__Arbeitsauftrag 1__.
Seit welchem Jahr ist laut dem Text über den Nationalpark Berchtesgaden der Bereich um die Steinbecken am Königsbach-Wasserfall für Besucher gesperrt?
__Arbeitsauftrag 2__.
Führe den Text über den Nationalpark Berchtesgaden im gleichen Stil ab seinem letzten Satz fort.

__Quelltext__.
========

Echte Wildnis ist in Deutschland fast unerreichbar. Genau deshalb gedeiht sie so prächtig um das Watzmann-Massiv, wo die Natur selbst mit roher Kraft schalten und walten darf. Teil 1 unserer Serie über Wildnis in Deutschland.
Blick über eine Hochgebirgslandschaft im Nebel
Wild, unberührt – und schwer zu erreichen: Genau deshalb kann das zerklüftete Alpengebiet im Nationalpark Berchtesgaden so viel Wildnis bieten wie kaum eine andere Landschaft in Deutschland. Die zahlreichen Seitentäler des Watzmann-Massivs bilden ein Netzwerk von untereinander verbundenen Lebensräumen.

Die Schiffsflotte in Schönau am Königssee kann richtig was wegschaffen. 19 Boote für je 93 Passagiere sind in der Hochsaison im Einsatz. Gefahren wird nach Bedarf. Ist ein Boot voll, legt es ab. Von Hochsaison kann zwar keine Rede sein. Die Temperaturen sind gerade eben zweistellig. Es regnet beständig und die Wolken hängen so tief, dass vom Watzmann-Massiv, das sich mehr als 2000 Meter über den See erhebt, nicht viel zu sehen ist. Trotzdem füllt sich das Boot schnell und die Fahrt beginnt: Auf der linken Seite sieht man weiß auf grau zwischen dem Grün der Buchen die Gischt des Königsbach-Wasserfalls Richtung Tal rauschen. Vor ein paar Jahren haben Influencer die Wasserbecken an den steilen Hängen als Fotomotiv für sich entdeckt. Natürliche Infinitypools mit grandioser Aussicht. Die Folgen waren verheerend: Immer wieder kam es zu schweren Unfällen. 2019 ertranken zwei junge Männer im eiskalten Schmelzwasser. Weil Touristen sich unnötig in Gefahr bringen, weil sie Unmengen an Müll hinterlassen und die geschützte Vegetation des Nationalparks Berchtesgaden zertrampeln, ist der Bereich rund um die Steinbecken seit 2021 für Besucher gesperrt. Auf halber Strecke hält der Bootsführer kurz an, um ein Lied auf der Trompete zu spielen. Die Besucher lauschen andächtig, wie die Töne von der berühmten Echowand zurückgeworfen werden. Applaus, der Hut geht rum und weiter geht's.

========

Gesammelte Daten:
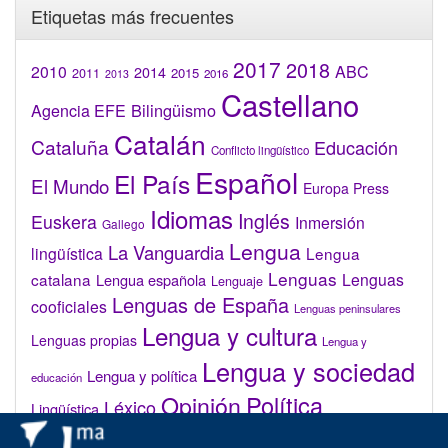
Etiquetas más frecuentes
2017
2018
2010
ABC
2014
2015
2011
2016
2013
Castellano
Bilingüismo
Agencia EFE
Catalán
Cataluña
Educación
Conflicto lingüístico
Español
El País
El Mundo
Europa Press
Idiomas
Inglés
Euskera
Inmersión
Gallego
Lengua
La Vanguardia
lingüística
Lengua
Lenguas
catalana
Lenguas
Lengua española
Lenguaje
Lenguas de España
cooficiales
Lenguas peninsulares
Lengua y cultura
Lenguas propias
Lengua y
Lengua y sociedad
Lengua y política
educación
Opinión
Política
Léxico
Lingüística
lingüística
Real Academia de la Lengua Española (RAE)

========

__Erwartete Antwort 1__.
Seit 2021.

__Erwartete Antwort 2__.
Der See im südöstlichsten Zipfel Bayerns ist ein sehr touristischer Ort. Jedes Jahr lockt das spektakuläre Bergpanorama mehr als 500 000 Besucher aus aller Welt an. St. Bartholomä, die Wallfahrtskirche aus dem 17. Jahrhundert, ist das Ziel der Touristenpilgerfahrt und droht dabei zum Klischee ihrer selbst zu verkommen: »Dort sehen Sie das berühmte Bild der Kirche St. Bartholomä«, sagt jedenfalls der Kapitän und zeigt auf die Kirche, deren rote Zwiebeltürme sich im Wasser spiegeln. So, als sei die Kirche gar keine echte Kirche mehr, sondern irgendwann, irgendwie durch die tausenden Ablichtungen selbst zur Postkartenansicht mutiert. Schließlich legt das Boot an und die allermeisten Besucher und Besucherinnen zieht es schnurstracks in den neben der Kirche gelegenen Biergarten.

Serie: Wildnis in Deutschland

Vom Südzipfel der Republik bis in den hohen Norden – überall findet man sie inzwischen wieder, die Landschaften, in denen der Mensch die Natur Natur sein lässt. Nach Jahrhunderten der Nutzung finden sie nur langsam zu ihrem ursprünglichen Selbst zurück.

Fünf von ihnen hat unser Autor Ralf Stork für diese Serie bereist. Sie zeigen, wie wirksam Wildnis sein kann angesichts allgegenwärtiger Umweltzerstörung. Und wie weit der Weg zu mehr gesunden Lebensräumen noch ist. Das selbst gesteckte Ziel, zwei Prozent der Landesfläche in Wildnisgebiete umzuwandeln, hat Deutschland weit verfehlt. Aktuell sind es gerade einmal 0,6 Prozent.

Der wäre mit Sicherheit ein guter Ort, um über das verkorkste Verhältnis der Menschen zur Natur zu sprechen: über Missverständnisse und gekappte Verbindungen, über die Sehnsucht – trotz allem – nach unberührter Natur und Wildnis und darüber, wie auch diese Sehnsucht die letzten unberührten Flecken in Gefahr bringt.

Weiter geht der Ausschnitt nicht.